I like to drive repetitive tasks by setting a periodic interrupt (heartbeat if you will), at whatever the system sample rate is. (If you need a particular sample rate for, say, DAQ applications, this is ideal. If you just need system monitoring and task switching sorts of things, the rate might be arbitrary, or variable even, say by sleeping on CPU idle time to save power.) Then, events are triggered by a division of that interrupt. This is done by keeping a static counter, incrementing it every interrupt, and if it's >= threshold, reset counter and fire the next stage.
So, you can have priority and real-time events that fire every time (a division of 1, it's just executed straightaway), lower priority or less frequent events (say, scanning for user I/O, or low baud rate ports, or acquiring low bandwidth inputs like temperature), and very infrequent things (like, uh, if you implemented an RTC in software, so every time seconds roll over into minutes, and so on).
And for priority, what you do is: if you can't ensure that every one of these functions, in the worst case scenario, will complete in one pass, before the next interrupt: enable interrupts, and let it fire again! The interrupt calls the high-rate tasks, and doesn't call the low-rate tasks because they're not up yet. Furthermore, you can add a static flag to each task, so that, if it is currently busy (i.e., that function is still on the stack), it won't re-enter that function.
For measuring execution time, you could add a few more static variables to each task, so when a task is started, a timestamp is recorded (which might be timer_counter_register with heartbeats_since_boot, so you get a microseconds-accurate measure -- cool!), and when it's finished, the difference against the current timestamp is recorded.
What you wouldn't be able to do, is task management: in principle, you could, kind of, pull a stalled (hasn't terminated in so-and-so cycles) task off the stack. Buuuut.... then you need to know ALL the stack memory that task used, at the point it was last interrupted. You could trace the stack, and reason your way back to where it was, then calculate what stack offset it started on (which could also be recorded as another static variable, for simplicity's sake). But, I mean, that's a huge mess. At that point, you would be better off using a full task switching architecture, where multiple stacks are used (hope you have lots of RAM!), all the registers (and IO state, if shared between tasks -- things can quickly get complicated!) are saved for each task, and tasks are queued in a suitable fashion (round robin, cooperative, preemptive, etc.). And at that point, you should hope to have a MMU as well, and a kernel to orchestrate all of this; and pretty soon you'll be wishing for a chip that can boot Linux, and let that be that.
And, regarding multitasking: allowing a task to be interrupted is key.
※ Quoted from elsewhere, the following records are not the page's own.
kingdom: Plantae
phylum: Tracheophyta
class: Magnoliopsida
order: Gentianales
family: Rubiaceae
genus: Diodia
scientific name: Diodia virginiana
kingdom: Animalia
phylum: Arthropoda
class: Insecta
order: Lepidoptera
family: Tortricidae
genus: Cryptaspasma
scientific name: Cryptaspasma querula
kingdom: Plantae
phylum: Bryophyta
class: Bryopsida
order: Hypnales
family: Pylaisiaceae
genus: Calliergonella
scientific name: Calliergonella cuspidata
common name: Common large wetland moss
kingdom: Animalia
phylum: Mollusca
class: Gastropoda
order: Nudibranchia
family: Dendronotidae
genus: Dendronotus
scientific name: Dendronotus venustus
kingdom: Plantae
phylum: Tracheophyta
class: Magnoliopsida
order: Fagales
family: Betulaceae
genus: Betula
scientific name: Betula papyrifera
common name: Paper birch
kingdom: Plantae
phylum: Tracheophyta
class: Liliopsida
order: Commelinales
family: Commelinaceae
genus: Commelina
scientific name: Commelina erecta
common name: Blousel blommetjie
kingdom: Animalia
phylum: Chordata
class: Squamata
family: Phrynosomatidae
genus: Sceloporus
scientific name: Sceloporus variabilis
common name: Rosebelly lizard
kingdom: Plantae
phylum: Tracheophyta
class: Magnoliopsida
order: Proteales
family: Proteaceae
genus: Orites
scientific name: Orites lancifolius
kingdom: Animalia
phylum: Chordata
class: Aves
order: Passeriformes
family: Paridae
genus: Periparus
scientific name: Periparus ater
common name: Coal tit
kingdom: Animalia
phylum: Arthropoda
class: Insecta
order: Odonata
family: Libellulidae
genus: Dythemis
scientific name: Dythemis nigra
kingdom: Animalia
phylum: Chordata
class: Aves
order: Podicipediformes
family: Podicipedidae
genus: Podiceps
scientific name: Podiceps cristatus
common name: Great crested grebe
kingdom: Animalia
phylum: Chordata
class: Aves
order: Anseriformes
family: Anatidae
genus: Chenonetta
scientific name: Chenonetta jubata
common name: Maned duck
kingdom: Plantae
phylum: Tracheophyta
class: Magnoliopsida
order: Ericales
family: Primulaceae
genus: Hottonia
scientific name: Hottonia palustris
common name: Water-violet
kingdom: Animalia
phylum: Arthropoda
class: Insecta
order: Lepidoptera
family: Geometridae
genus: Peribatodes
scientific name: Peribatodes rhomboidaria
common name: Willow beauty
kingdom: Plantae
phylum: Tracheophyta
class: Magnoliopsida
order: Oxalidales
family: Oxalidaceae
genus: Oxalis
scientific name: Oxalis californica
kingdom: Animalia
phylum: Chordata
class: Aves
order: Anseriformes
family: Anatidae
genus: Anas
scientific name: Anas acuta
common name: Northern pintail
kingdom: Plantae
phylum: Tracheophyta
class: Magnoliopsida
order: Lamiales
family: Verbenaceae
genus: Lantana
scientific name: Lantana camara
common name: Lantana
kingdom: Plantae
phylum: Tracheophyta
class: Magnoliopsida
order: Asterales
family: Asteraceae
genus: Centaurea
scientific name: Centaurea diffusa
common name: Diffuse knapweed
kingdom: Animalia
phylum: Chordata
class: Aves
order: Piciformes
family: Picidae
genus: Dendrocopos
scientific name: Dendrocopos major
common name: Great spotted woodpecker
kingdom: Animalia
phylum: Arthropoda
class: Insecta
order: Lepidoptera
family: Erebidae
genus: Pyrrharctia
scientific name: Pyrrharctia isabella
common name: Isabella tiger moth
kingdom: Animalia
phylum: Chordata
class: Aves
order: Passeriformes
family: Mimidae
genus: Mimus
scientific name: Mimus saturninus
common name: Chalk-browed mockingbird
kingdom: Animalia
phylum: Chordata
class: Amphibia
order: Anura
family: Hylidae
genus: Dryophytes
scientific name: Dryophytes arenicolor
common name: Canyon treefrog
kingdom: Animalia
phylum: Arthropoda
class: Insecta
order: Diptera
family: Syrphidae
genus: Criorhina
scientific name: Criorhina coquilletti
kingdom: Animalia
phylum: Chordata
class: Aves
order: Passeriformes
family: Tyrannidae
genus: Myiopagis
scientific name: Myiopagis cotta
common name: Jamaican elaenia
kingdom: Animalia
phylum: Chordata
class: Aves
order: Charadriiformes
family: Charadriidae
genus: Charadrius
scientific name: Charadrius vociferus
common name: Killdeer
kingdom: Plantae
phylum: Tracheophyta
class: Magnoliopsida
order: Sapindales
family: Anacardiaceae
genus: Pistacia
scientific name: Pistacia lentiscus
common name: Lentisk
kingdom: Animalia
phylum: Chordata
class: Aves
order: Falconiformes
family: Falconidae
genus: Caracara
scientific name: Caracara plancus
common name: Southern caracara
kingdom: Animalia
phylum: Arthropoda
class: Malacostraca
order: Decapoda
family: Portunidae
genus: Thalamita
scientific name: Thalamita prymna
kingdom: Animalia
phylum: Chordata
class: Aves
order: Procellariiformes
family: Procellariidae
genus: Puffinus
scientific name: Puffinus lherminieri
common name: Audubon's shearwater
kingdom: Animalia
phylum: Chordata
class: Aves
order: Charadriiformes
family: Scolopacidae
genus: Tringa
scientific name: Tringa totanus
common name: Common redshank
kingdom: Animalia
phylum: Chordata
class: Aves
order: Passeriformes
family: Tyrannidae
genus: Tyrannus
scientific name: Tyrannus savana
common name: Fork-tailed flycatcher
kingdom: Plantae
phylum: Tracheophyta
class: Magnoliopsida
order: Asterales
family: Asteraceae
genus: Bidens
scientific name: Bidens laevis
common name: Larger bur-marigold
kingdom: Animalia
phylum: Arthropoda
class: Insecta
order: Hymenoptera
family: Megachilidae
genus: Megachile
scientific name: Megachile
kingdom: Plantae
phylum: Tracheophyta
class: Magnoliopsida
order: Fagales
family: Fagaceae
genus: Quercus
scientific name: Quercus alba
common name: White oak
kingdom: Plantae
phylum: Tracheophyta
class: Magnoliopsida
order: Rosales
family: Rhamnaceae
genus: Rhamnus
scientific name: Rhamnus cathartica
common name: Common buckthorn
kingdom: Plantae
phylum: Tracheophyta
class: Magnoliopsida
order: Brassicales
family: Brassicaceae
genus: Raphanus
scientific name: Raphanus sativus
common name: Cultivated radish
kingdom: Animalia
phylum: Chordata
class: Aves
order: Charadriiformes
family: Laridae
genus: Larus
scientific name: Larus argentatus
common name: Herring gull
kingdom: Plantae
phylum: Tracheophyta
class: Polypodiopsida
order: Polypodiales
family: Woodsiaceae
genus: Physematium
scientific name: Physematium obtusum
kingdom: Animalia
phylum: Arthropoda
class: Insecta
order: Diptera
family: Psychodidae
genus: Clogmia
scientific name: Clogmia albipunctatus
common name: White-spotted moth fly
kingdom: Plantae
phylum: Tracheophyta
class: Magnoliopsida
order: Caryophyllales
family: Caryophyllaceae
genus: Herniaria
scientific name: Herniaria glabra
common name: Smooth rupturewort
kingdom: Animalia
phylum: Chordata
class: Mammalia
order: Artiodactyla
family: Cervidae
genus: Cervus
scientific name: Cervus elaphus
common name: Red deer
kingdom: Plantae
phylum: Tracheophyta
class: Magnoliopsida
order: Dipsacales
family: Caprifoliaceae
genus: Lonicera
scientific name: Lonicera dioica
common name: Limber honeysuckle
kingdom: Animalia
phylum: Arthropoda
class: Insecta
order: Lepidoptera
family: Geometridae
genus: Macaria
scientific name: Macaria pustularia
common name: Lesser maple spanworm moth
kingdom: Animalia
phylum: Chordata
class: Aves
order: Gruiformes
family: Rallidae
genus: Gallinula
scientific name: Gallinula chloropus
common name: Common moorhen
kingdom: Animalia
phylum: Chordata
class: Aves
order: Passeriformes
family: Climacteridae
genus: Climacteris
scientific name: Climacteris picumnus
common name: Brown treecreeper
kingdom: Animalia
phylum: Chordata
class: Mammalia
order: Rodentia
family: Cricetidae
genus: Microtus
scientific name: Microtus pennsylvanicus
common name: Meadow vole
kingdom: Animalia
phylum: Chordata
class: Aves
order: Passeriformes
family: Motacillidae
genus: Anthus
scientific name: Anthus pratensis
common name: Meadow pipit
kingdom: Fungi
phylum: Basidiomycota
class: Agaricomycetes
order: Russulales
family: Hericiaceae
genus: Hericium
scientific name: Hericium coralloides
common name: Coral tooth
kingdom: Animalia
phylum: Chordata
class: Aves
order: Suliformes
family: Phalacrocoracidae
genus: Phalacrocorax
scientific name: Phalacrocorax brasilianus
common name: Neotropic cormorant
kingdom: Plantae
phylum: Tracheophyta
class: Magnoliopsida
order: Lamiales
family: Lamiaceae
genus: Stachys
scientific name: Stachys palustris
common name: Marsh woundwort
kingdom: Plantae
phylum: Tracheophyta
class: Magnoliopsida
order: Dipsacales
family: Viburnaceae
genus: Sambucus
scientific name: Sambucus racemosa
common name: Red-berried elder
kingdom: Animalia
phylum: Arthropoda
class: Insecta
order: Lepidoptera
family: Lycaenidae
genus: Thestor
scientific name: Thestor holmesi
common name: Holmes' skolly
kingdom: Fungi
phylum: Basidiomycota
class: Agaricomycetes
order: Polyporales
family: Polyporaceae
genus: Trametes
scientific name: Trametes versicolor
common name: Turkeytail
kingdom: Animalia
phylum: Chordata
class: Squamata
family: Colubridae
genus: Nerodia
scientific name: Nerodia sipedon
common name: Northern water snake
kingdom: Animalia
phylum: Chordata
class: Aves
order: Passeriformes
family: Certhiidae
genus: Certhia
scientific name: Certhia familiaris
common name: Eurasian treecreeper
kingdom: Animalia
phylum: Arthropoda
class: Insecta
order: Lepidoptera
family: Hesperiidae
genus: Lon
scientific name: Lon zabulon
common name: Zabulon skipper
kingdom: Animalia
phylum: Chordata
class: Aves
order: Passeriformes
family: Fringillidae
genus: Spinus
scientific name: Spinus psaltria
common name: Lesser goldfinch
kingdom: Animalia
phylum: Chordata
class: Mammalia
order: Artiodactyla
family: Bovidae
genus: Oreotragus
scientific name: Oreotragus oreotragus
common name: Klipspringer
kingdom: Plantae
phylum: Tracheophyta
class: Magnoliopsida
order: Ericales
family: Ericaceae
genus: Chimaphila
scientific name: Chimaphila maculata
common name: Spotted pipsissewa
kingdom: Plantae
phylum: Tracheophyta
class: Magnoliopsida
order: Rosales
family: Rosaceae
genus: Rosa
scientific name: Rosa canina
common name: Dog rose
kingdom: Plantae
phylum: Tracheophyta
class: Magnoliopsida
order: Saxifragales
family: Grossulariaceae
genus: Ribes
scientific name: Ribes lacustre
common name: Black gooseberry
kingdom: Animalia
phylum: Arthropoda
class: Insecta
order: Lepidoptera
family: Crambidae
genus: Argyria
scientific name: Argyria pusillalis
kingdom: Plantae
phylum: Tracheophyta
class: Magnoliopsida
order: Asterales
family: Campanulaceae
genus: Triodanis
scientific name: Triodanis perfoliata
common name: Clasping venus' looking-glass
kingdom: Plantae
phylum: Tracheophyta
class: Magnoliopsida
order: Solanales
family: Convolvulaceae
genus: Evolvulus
Simply enabling interrupts allows this, but it's crude and uncontrolled. You could assign a priority flag per task, which is checked if it's executing and how much priority it has; or you could poll for waiting events, or a termination flag, within the task's main loop. Loops are especially important, because you might think a given section should never have any way to lock up, but if you aren't proving that statement, for every possible input, and checking bounds and doing basic input verification, or even just fuzzing the function to see if a fraction of its possible inputs can cause bogus operation -- who knows? You're setting yourself up for bugs, there!
Keep this in mind: say you implement the function on a PC. Suppose the function accepts, say, two WORD parameters. You can
exhaustively search the entire parameter space in only 4 billion steps. That'll take maybe a few minutes or days on a desktop, for a lot of compact functions you'd use in an embedded project. And you can measure the execution time (well, grossly perhaps, if you don't have a high resolution counter like CPUID to use) and compare the function output to a table of precalculated values, or a mathematical expression, or something like that. Even if the table is several gigs long, that's not a huge burden, either! With in-depth testing being so cheap, writing truly iron-clad functions is easier than ever.
But yeah, tons of ways to go about things!
Tim